I arrive at work. Job #1. In the paper after last week's contentious meeting, the front page headline (beneath the fold, anyway) was "Tourism says two hats may be too many for Lulu".
So the people in my neighborhood who publish the neighborhood paper seem to think it's fine to pick up on the one unfair, personal statement made in a meeting focused on something else, something much larger than little 'ol me, and make it the headline. I made sure to let them know that I didn't appreciate them making it personal. 'Oh, but all we can do is report the news.' Yeah, but when you report a story, you can be NPR, or you can be the New York Post. Now, people I have just been introduced to say things like "Oh, you're the one trying to wear two hats." The tiny seed of doubt in my ability has been planted.

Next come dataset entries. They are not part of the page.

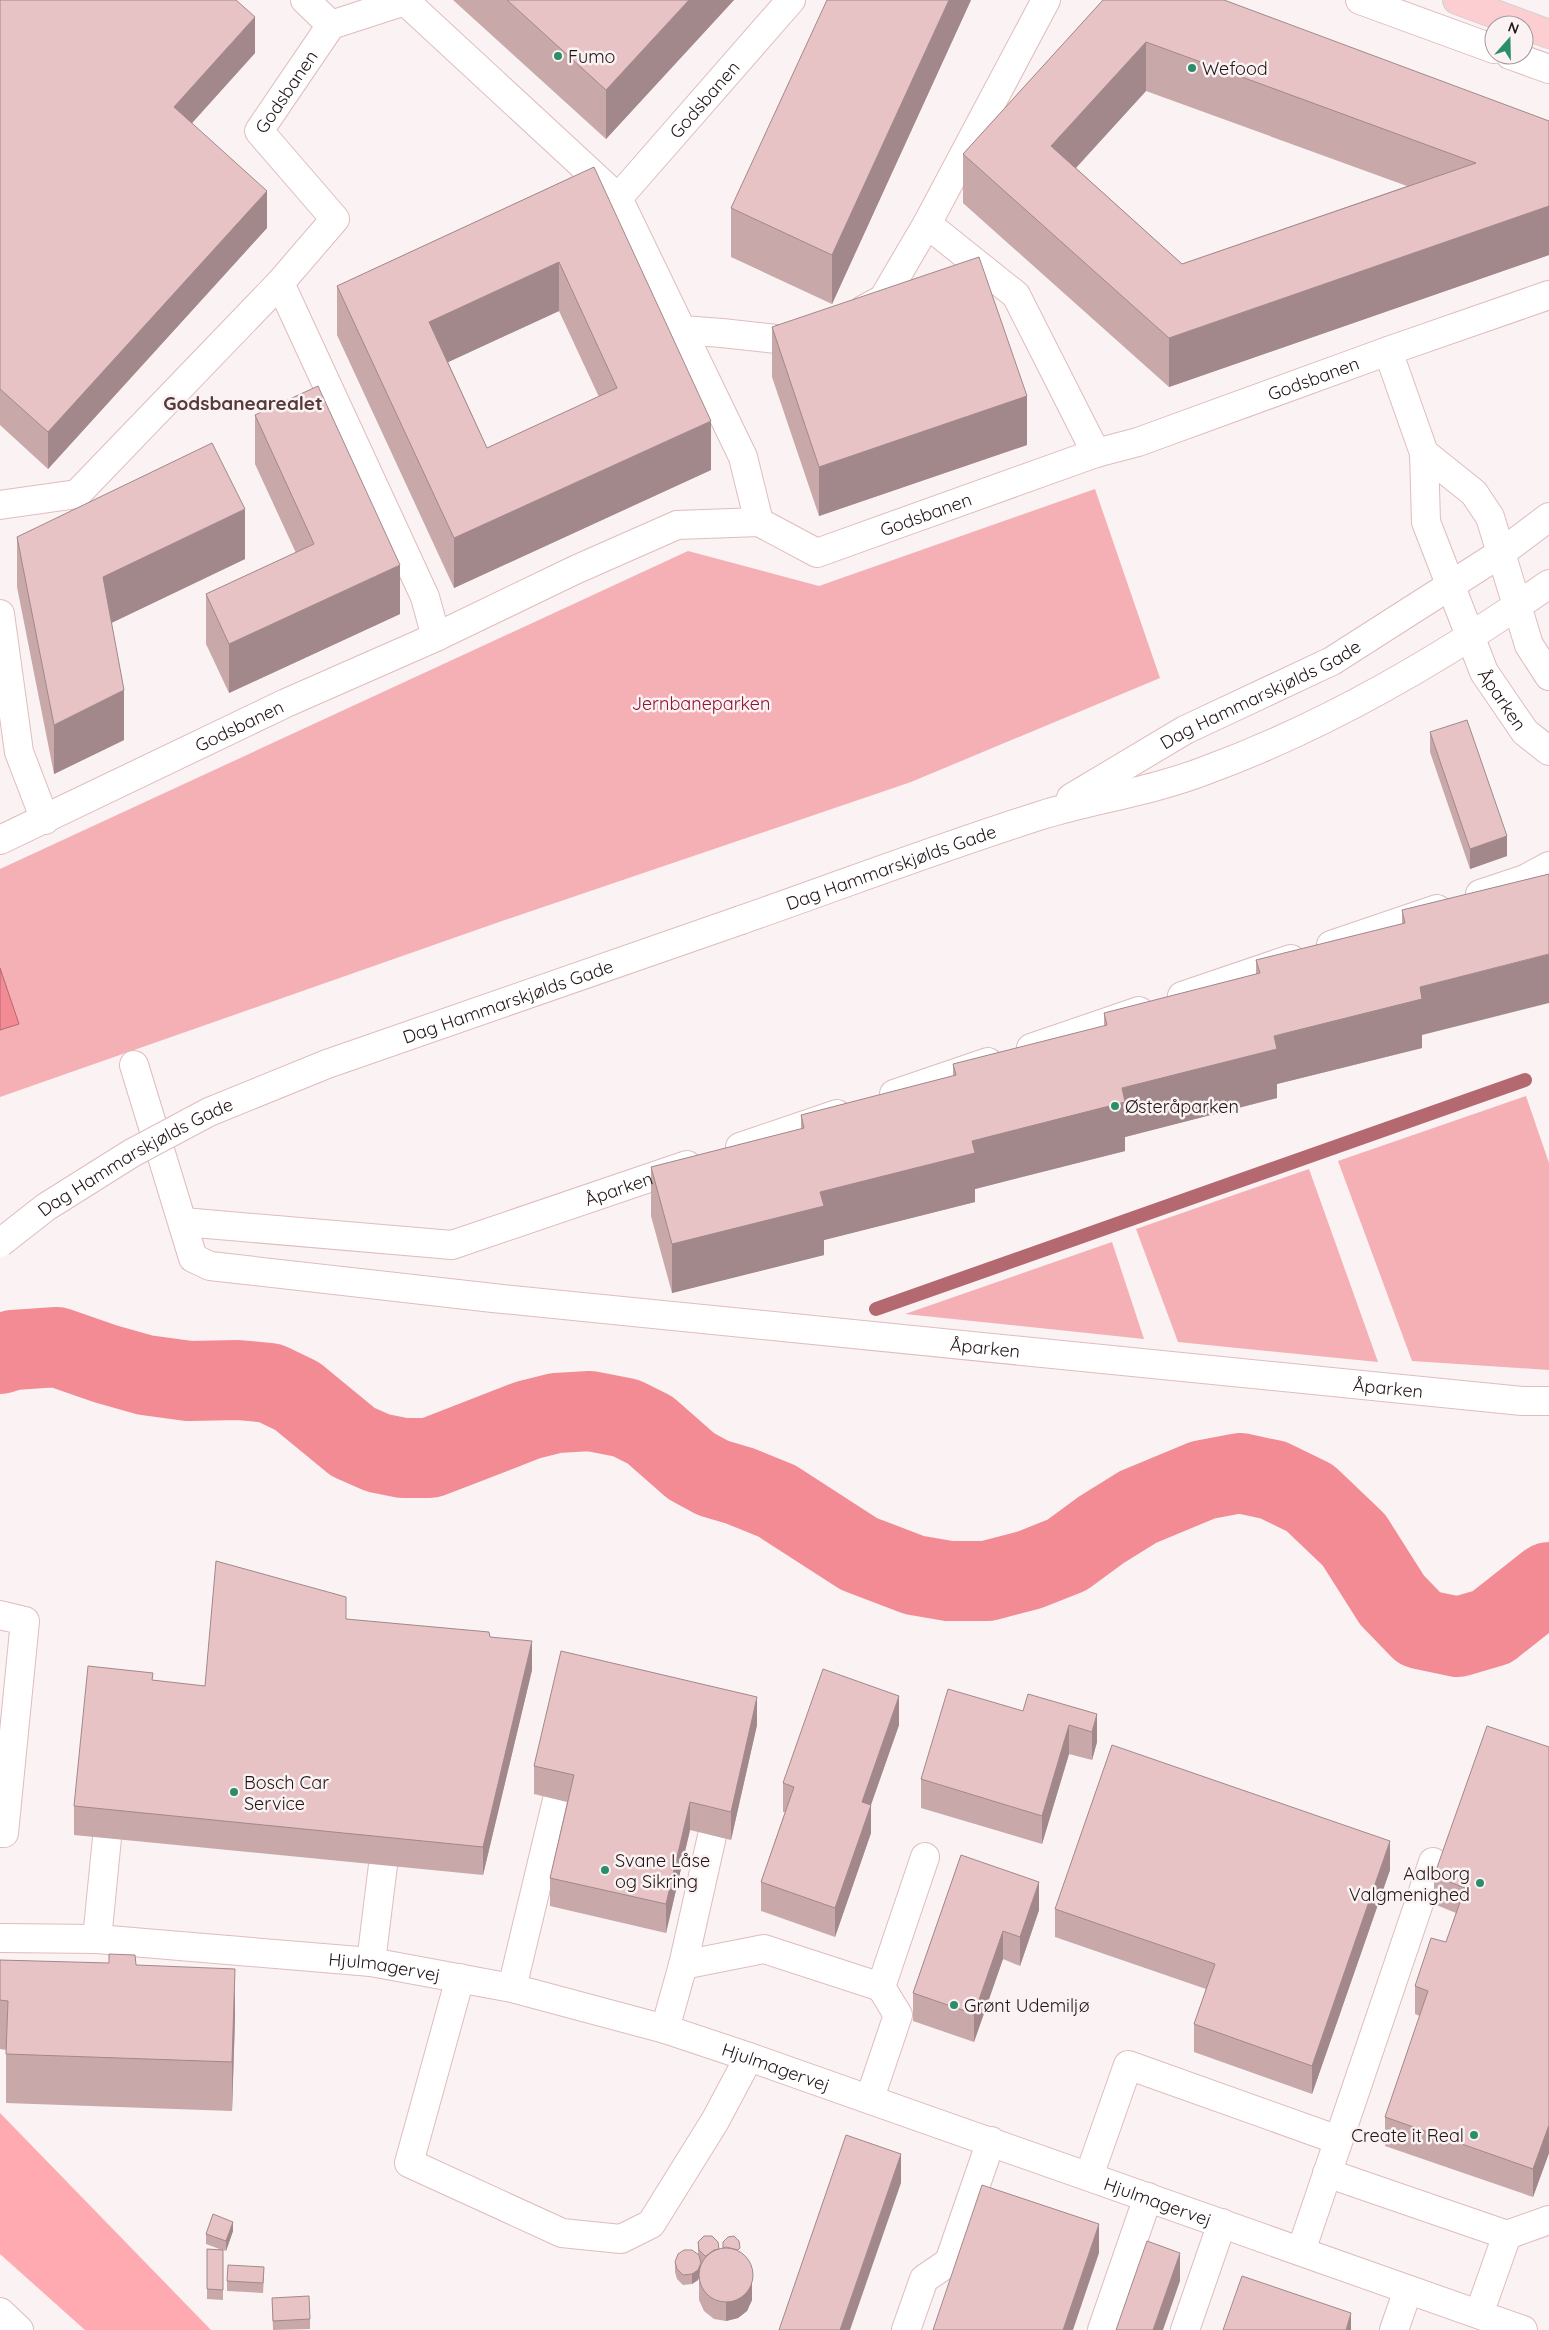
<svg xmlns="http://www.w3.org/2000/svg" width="1549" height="2330" viewBox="0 0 1549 2330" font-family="Quicksand,sans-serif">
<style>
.green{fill:#f5b0b5}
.forest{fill:#ffaab0}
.water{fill:#f38b95;stroke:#b4686f}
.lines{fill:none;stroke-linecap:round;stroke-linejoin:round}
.stream{stroke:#b4686f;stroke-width:14}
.river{stroke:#f38b95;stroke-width:80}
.minor-casing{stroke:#e0bcbe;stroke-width:30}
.major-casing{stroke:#d3d0d0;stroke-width:30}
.minor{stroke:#fff;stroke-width:28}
.major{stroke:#fcced1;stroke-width:28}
.minor-bridge-casing{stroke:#e0bcbe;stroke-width:30;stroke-linecap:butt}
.minor-bridge{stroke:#fff;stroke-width:28}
.wall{fill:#c8a8a9;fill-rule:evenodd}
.shaded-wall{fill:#a2888a}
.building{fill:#e8c3c5;stroke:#a2888a;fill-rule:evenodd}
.poi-dot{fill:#2a8e6a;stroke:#faf2f3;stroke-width:2}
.labels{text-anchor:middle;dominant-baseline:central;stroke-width:5;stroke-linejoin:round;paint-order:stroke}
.poi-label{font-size:18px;fill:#221516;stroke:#faf2f3;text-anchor:start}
.street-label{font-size:18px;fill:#221516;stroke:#faf2f3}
.park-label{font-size:18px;fill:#8f1332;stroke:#faf2f3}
.neighbourhood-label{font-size:19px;font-weight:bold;fill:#56393b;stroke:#faf2f3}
</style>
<rect width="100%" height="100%" fill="#faf2f3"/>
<path class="green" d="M1095,489L1160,678L911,782L502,921L0,1097V869L688,551L819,586Z
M1526,1096L1549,1163V1370L1412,1361L1338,1161Z
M1309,1169L1378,1362L1178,1342L1136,1229Z
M1112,1242L1144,1339L905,1314Z"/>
<path class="forest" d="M0,2113L211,2330H85L0,2254Z"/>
<path class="water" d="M0,968L19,1024L0,1030Z"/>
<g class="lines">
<path class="stream" d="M876,1309L1525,1080"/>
<path class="river" d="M0,1354L13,1350L57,1347L106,1364L145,1375L189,1381L238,1380L270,1383L297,1396L353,1442L378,1453L403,1458H430L528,1420L556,1413L590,1411L626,1418L650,1430L691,1466L713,1478L740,1486L777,1501L859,1554L914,1575L949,1581H987L1029,1570L1067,1555L1101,1530L1138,1507L1203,1480L1240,1473L1273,1480L1310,1498L1354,1540L1392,1600L1420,1629L1458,1637L1492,1627L1549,1582"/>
<g class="minor-casing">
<g id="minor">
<path d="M305,0L331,25"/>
<path d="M1360,0L1494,49"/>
<path d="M1510,55L1549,69"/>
<path id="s1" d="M618,198L791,0"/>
<path d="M927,224L1016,295L1096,453"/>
<path d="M280,283L425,597L436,637"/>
<path d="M863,310L883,299L927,224L1046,0"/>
<path d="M682,330L722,333L794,341L808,335"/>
<path id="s2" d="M1388,351L1424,453L1426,522L1484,672L1525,732L1549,751"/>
<path d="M1424,453L1474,493L1490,517L1529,645L1549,676"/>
<path id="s3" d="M0,505L77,494L280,283L335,219L259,131L331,25L405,1L618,198L743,457L759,522"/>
<path d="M0,614L19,752L45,820"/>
<path id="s4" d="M1071,798L1185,730L1332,661L1501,553L1549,517"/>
<path id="s5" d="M0,840L286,703L436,637L575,570L677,525L759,522L817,553L1096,453L1138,442L1388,351L1549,295"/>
<path d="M1480,894L1525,879L1549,866"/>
<path id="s6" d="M741,920C841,885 941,847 1042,815C1095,799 1152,791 1204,771C1327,726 1441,659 1549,584"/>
<path d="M1331,945L1437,909"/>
<path d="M1182,996L1291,959"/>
<path d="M1031,1048L1139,1011"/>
<path id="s7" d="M134,1065L193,1258L210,1266L493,1298L1522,1401H1549"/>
<path d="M894,1094L988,1062"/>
<path d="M740,1147L837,1114"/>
<path id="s8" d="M183,1222L452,1245L687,1165"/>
<path d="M0,1615L25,1621L4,1833H0"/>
<path id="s9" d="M0,1938L97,1939L371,1962L512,1988L665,2029L749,2057L1523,2330"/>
<path d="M97,1939L107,1838"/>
<path d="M371,1962L383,1865"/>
<path d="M683,1965L764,1949L881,1987"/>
<path d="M460,1978L409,2163L562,2233L621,2239L651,2224L715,2121L749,2057"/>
<path d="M512,1988L557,1800"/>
<path d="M665,2029L683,1965L712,1836"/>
<path d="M870,2098L898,2015L881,1987L925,1857"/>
<path d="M1327,2173L1507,2235"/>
<path d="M1089,2176L1128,2065L1338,2140"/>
<path d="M1301,2251L1433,1862"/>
<path d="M0,2312L19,2330"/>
<path d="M1479,2314L1507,2235L1549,2220"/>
<path d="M906,2330L924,2279L949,2262L991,2141"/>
<path d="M1102,2330L1148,2197"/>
<path d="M1185,2330L1222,2223"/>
<path d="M1394,2330L1408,2290"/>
</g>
</g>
<g class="major-casing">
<path id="major" d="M1457,0L1549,34"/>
</g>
<use href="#minor" class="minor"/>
<use href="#major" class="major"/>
<g class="minor-bridge-casing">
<g id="minor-bridge">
<path id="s10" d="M0,1243L46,1207L132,1153L209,1112L327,1064L741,920"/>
</g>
</g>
<use href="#minor-bridge" class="minor-bridge"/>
</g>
<path class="wall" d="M0,0L255,53L192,123L267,228L48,469L0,425Z
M453,0H734L606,139Z
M971,0L832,304L731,257V208Z
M1103,0L1549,121V255L1169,387L963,203V154ZM1146,91L1407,186L1182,264L1076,168Z
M594,167L711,470L454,588L337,335V286ZM559,311L599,397L487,448L448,362Z
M772,327L1027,445L819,516L772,377Z
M255,415L400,614L229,693L206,644V594L296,553L255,464Z
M17,537L245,559L111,623L124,740L54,774L17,587Z
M1430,732L1507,856L1470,869L1430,752Z
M1549,874L1422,1035V1048L1277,1084V1098L1125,1137V1151L975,1189V1202L824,1240V1255L672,1293L651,1216V1167L801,1129V1115L953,1076V1064L1104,1026V1013L1256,974V960L1402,924V910Z
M346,1619L490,1637L532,1670L483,1875L74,1835V1806L153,1681L205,1686Z
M1097,1714V1742L1092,1760L1069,1754L1042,1844L921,1808V1779Z
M757,1725L731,1840L690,1830L666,1933L550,1906V1878L567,1802L534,1794V1766Z
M899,1725L871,1805V1833L835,1937L761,1911V1882L785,1812H783V1783Z
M1549,1747V2153L1533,2197L1385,2146V2117L1420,2016L1415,2014V1986L1446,1942L1456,1913L1434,1904V1876Z
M961,1855L1039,1910L1020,1966L1003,1959L974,2042L913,2021V1993Z
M1390,1870L1312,2094L1194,2052V2024L1206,1989L1055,1937V1909Z
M0,1960L136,1965L235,2018L232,2111L6,2103V2050L0,2049Z
M233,2231L226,2251L223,2250V2300L207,2299V2249L222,2250L206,2244V2234Z
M698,2242L719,2249L740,2252L752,2300L747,2311L738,2318L726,2321L714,2319L704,2311L699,2300V2277L698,2280L692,2284L683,2285L677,2279L675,2272V2262L698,2255Z
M264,2277L263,2293L227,2291V2281Z
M272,2298L310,2319V2329L273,2330Z"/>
<path class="shaded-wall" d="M689,0H734L606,139V90Z
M949,0H971L832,304V255Z
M255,17V53L174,143V107Z
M1146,42V91L1051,195V146Z
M267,191V228L48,469V432Z
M1549,206V255L1169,387V338Z
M559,262V311L429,371V322Z
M1027,396V445L819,516V467Z
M711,421V470L454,588V538Z
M245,509V559L103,627V577Z
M400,565V614L229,693V644Z
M124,690V740L54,774V725Z
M1507,836V856L1470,869V849Z
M1549,954V1003L1422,1035V1048L1277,1084V1098L1125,1137V1151L975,1189V1202L824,1240V1255L672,1293V1244L820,1192L1420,987Z
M532,1641V1670L483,1875V1847Z
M899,1696V1725L862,1830V1802Z
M757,1697V1725L731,1840V1812Z
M1097,1714V1742L1092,1760V1732Z
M1069,1725V1754L1042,1844V1816Z
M690,1802V1830L666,1933V1904Z
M871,1805V1833L835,1937V1908Z
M1390,1841V1870L1312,2094V2066Z
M1039,1882V1910L1020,1966V1937Z
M1003,1931V1959L974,2042V2014Z
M235,1969V2018L232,2111V2062Z
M1549,2125V2153L1533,2197V2169Z
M901,2154V2183L850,2330H840Z
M233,2222V2231L226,2251V2241Z
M1099,2224V2253L1073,2330H1063Z
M1180,2253V2281L1163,2330H1153Z
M701,2263V2273L698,2280L692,2284V2274Z
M752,2268V2300L747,2311L738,2318L726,2321V2302Z
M1351,2313V2330H1346Z"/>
<path class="building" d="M0,0H236L255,17L174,107L267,191L48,432L0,389Z
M507,0H689L606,90Z
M827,0H949L832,255L731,208Z
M1103,0H1224L1549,121V206L1169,338L963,154ZM1146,42L1231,73L1476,163L1182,264L1051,146Z
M594,167L711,421L454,538L337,286ZM559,262L617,388L487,448L429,322Z
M979,257L1027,396L819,467L772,327Z
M318,386L400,565L229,644L206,594L314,544L255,415Z
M212,443L245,509L103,577L124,690L54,725L17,537Z
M1467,720L1507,836L1470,849L1430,732Z
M1549,874V954L1420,987L1422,999L1274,1036L1277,1049L1122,1088L1125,1102L972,1141L975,1153L820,1192L824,1206L672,1244L651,1167L804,1128L801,1115L956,1075L953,1064L1107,1025L1104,1013L1260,973L1256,960L1405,923L1402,910Z
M216,1561L346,1597V1619L489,1632L490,1637L532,1641L483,1847L74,1806L88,1666L153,1673L152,1680L205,1686Z
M561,1651L757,1697L731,1812L690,1802L666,1904L550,1878L574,1775L534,1766Z
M823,1669L899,1696L862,1802L871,1805L835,1908L761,1882L794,1787L783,1783Z
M948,1689L1023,1711L1028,1694L1097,1714L1092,1732L1069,1725L1042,1816L921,1779Z
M1487,1726L1549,1747V2125L1533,2169L1385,2117L1428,1991L1415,1986L1431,1938L1446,1942L1465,1888L1434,1876Z
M1112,1745L1390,1841L1312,2066L1194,2024L1215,1964L1055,1909Z
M961,1855L1039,1882L1020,1937L1003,1931L974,2014L913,1993Z
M109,1954L135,1955L136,1965L235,1969L232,2062L6,2054L8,2001L0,2000V1960L109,1963Z
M846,2135L901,2154L840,2330H779Z
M982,2185L1099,2224L1063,2330H933Z
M213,2214L233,2222L226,2241L206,2234Z
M704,2236H712L718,2242L719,2249L714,2250L706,2256H705L699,2250L698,2242Z
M734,2236L739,2241L740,2248L738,2250L726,2247L723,2248V2242L728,2237Z
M1147,2241L1180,2253L1153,2330H1116Z
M699 2275a27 27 0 1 1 54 0a27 27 0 1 1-54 0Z
M207,2249L223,2250V2290L207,2289Z
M684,2250H692L699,2255L701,2263L698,2270L692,2274L683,2275L677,2269L675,2262L678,2254Z
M228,2265L264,2267L263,2283L227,2281Z
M1242,2276L1351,2313L1346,2330H1223Z
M309,2296L310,2319L273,2321L272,2298Z"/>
<g class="poi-dot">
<circle cx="558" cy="56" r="5"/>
<circle cx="1192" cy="68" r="5"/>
<circle cx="1115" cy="1106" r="5"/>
<circle cx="234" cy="1792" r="5"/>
<circle cx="605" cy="1870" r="5"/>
<circle cx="1480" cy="1883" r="5"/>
<circle cx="954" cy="2005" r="5"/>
<circle cx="1474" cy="2135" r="5"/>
</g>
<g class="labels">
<g class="poi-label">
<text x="568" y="56">Fumo</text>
<text x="1202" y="68">Wefood</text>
<text x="1125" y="1106">Østeråparken</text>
<text x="244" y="1782">Bosch Car<tspan x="244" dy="21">Service</tspan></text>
<text x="615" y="1860">Svane Låse<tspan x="615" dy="21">og Sikring</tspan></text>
<text x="1470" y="1873" text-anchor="end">Aalborg<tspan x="1470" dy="21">Valgmenighed</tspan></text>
<text x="964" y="2005">Grønt Udemiljø</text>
<text x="1464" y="2135" text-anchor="end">Create it Real</text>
</g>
<g class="street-label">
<text stroke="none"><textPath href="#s3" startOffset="619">Godsbanen</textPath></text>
<text stroke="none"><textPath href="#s1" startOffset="131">Godsbanen</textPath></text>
<text stroke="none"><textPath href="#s5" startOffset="1421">Godsbanen</textPath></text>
<text stroke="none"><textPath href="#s5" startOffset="1010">Godsbanen</textPath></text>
<text stroke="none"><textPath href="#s4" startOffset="216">Dag Hammarskjølds Gade</textPath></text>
<text stroke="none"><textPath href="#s2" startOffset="371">Åparken</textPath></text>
<text stroke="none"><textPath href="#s5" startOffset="265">Godsbanen</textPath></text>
<text stroke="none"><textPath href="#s6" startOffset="159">Dag Hammarskjølds Gade</textPath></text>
<text stroke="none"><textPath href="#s10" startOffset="566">Dag Hammarskjølds Gade</textPath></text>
<text stroke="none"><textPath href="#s10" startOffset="161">Dag Hammarskjølds Gade</textPath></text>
<text stroke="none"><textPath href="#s8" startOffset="446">Åparken</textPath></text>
<text stroke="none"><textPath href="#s7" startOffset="1000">Åparken</textPath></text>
<text stroke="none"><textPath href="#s7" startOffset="1405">Åparken</textPath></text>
<text stroke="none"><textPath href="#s9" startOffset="386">Hjulmagervej</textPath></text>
<text stroke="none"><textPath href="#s9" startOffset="791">Hjulmagervej</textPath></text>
<text stroke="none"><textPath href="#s9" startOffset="1196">Hjulmagervej</textPath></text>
</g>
<g class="park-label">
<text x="701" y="703">Jernbaneparken</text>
</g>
<g class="neighbourhood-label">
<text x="243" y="403">Godsbanearealet</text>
</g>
</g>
<g transform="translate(1509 40) rotate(20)"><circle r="24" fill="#faf2f3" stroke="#a49a9b"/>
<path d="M0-4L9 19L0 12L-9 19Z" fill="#2a8e6a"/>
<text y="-8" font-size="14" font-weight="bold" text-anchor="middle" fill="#221516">N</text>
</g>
</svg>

Grrr. Combined, my two jobs equal 40 hours a week. Forty hours!! Who in history has ever been asked to carry that kind of heavy burden? The meeting was about the blending of two positions, of two entities into one streamlined machine. Not about my ability to shoulder the awesome responsibility of two part-time jobs.
It should also be said that this paper is spearheading an effort to recognize 'good samaritans' in order to reverse some of the incredible negativity that circulates in this town. And they asked me to be on the board that sets the criteria for recognizing businesses 'with a heart'. This just two days before they carry that headline, which generated many negative comments against them (as mine was not nearly the first nor by far the most scathing) and much support for me.
I am heady with power, little reader. Do you know the damage I could do to their good neighbor program with a few choice words on their online guest book?
Of course, I won't. My goal remains the same, and I can weather the storm. But I do not like hypocrisy. If they keep it up, I could turn to the dark side.
What I really want is to stand in my pasture. Have I mentioned that? I got my first Job #2 paycheck the other day. Monthly, I'll earn $1,080, with another $800 from Job #1. Do you know how long it will take to pay off my crushing debt load with that sort of chump change? Sigh.